## What to do
Skipping the images, transcribe each record below as it is.

## Data supplied
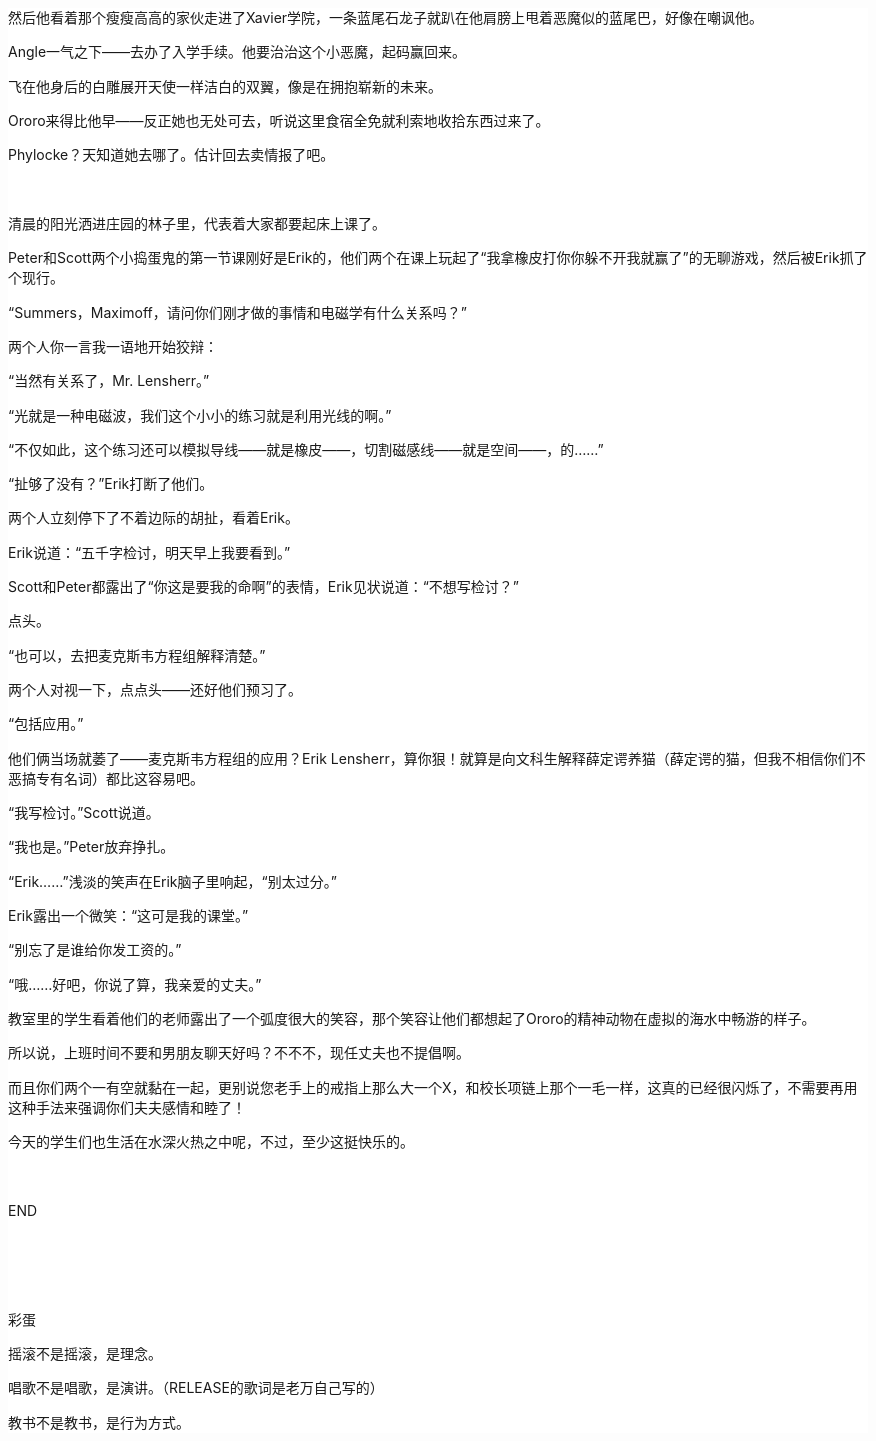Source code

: 然后他看着那个瘦瘦高高的家伙走进了Xavier学院，一条蓝尾石龙子就趴在他肩膀上甩着恶魔似的蓝尾巴，好像在嘲讽他。

Angle一气之下——去办了入学手续。他要治治这个小恶魔，起码赢回来。

飞在他身后的白雕展开天使一样洁白的双翼，像是在拥抱崭新的未来。

Ororo来得比他早——反正她也无处可去，听说这里食宿全免就利索地收拾东西过来了。

Phylocke？天知道她去哪了。估计回去卖情报了吧。

<br>

清晨的阳光洒进庄园的林子里，代表着大家都要起床上课了。

Peter和Scott两个小捣蛋鬼的第一节课刚好是Erik的，他们两个在课上玩起了“我拿橡皮打你你躲不开我就赢了”的无聊游戏，然后被Erik抓了个现行。

“Summers，Maximoff，请问你们刚才做的事情和电磁学有什么关系吗？”

两个人你一言我一语地开始狡辩：

“当然有关系了，Mr. Lensherr。”

“光就是一种电磁波，我们这个小小的练习就是利用光线的啊。”

“不仅如此，这个练习还可以模拟导线——就是橡皮——，切割磁感线——就是空间——，的……”

“扯够了没有？”Erik打断了他们。

两个人立刻停下了不着边际的胡扯，看着Erik。

Erik说道：“五千字检讨，明天早上我要看到。”

Scott和Peter都露出了“你这是要我的命啊”的表情，Erik见状说道：“不想写检讨？”

点头。

“也可以，去把麦克斯韦方程组解释清楚。”

两个人对视一下，点点头——还好他们预习了。

“包括应用。”

他们俩当场就萎了——麦克斯韦方程组的应用？Erik Lensherr，算你狠！就算是向文科生解释薛定谔养猫（薛定谔的猫，但我不相信你们不恶搞专有名词）都比这容易吧。

“我写检讨。”Scott说道。

“我也是。”Peter放弃挣扎。

“Erik……”浅淡的笑声在Erik脑子里响起，“别太过分。”

Erik露出一个微笑：“这可是我的课堂。”

“别忘了是谁给你发工资的。”

“哦……好吧，你说了算，我亲爱的丈夫。”

教室里的学生看着他们的老师露出了一个弧度很大的笑容，那个笑容让他们都想起了Ororo的精神动物在虚拟的海水中畅游的样子。

所以说，上班时间不要和男朋友聊天好吗？不不不，现任丈夫也不提倡啊。

而且你们两个一有空就黏在一起，更别说您老手上的戒指上那么大一个X，和校长项链上那个一毛一样，这真的已经很闪烁了，不需要再用这种手法来强调你们夫夫感情和睦了！

今天的学生们也生活在水深火热之中呢，不过，至少这挺快乐的。

<br>

END

<br>

<br>

<br>

彩蛋

摇滚不是摇滚，是理念。

唱歌不是唱歌，是演讲。（RELEASE的歌词是老万自己写的）

教书不是教书，是行为方式。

## Written answer
Source code

: 然后他看着那个瘦瘦高高的家伙走进了Xavier学院，一条蓝尾石龙子就趴在他肩膀上甩着恶魔似的蓝尾巴，好像在嘲讽他。

Angle一气之下——去办了入学手续。他要治治这个小恶魔，起码赢回来。

飞在他身后的白雕展开天使一样洁白的双翼，像是在拥抱崭新的未来。

Ororo来得比他早——反正她也无处可去，听说这里食宿全免就利索地收拾东西过来了。

Phylocke？天知道她去哪了。估计回去卖情报了吧。

<br>

清晨的阳光洒进庄园的林子里，代表着大家都要起床上课了。

Peter和Scott两个小捣蛋鬼的第一节课刚好是Erik的，他们两个在课上玩起了“我拿橡皮打你你躲不开我就赢了”的无聊游戏，然后被Erik抓了个现行。

“Summers，Maximoff，请问你们刚才做的事情和电磁学有什么关系吗？”

两个人你一言我一语地开始狡辩：

“当然有关系了，Mr. Lensherr。”

“光就是一种电磁波，我们这个小小的练习就是利用光线的啊。”

“不仅如此，这个练习还可以模拟导线——就是橡皮——，切割磁感线——就是空间——，的……”

“扯够了没有？”Erik打断了他们。

两个人立刻停下了不着边际的胡扯，看着Erik。

Erik说道：“五千字检讨，明天早上我要看到。”

Scott和Peter都露出了“你这是要我的命啊”的表情，Erik见状说道：“不想写检讨？”

点头。

“也可以，去把麦克斯韦方程组解释清楚。”

两个人对视一下，点点头——还好他们预习了。

“包括应用。”

他们俩当场就萎了——麦克斯韦方程组的应用？Erik Lensherr，算你狠！就算是向文科生解释薛定谔养猫（薛定谔的猫，但我不相信你们不恶搞专有名词）都比这容易吧。

“我写检讨。”Scott说道。

“我也是。”Peter放弃挣扎。

“Erik……”浅淡的笑声在Erik脑子里响起，“别太过分。”

Erik露出一个微笑：“这可是我的课堂。”

“别忘了是谁给你发工资的。”

“哦……好吧，你说了算，我亲爱的丈夫。”

教室里的学生看着他们的老师露出了一个弧度很大的笑容，那个笑容让他们都想起了Ororo的精神动物在虚拟的海水中畅游的样子。

所以说，上班时间不要和男朋友聊天好吗？不不不，现任丈夫也不提倡啊。

而且你们两个一有空就黏在一起，更别说您老手上的戒指上那么大一个X，和校长项链上那个一毛一样，这真的已经很闪烁了，不需要再用这种手法来强调你们夫夫感情和睦了！

今天的学生们也生活在水深火热之中呢，不过，至少这挺快乐的。

<br>

END

<br>

<br>

<br>

彩蛋

摇滚不是摇滚，是理念。

唱歌不是唱歌，是演讲。（RELEASE的歌词是老万自己写的）

教书不是教书，是行为方式。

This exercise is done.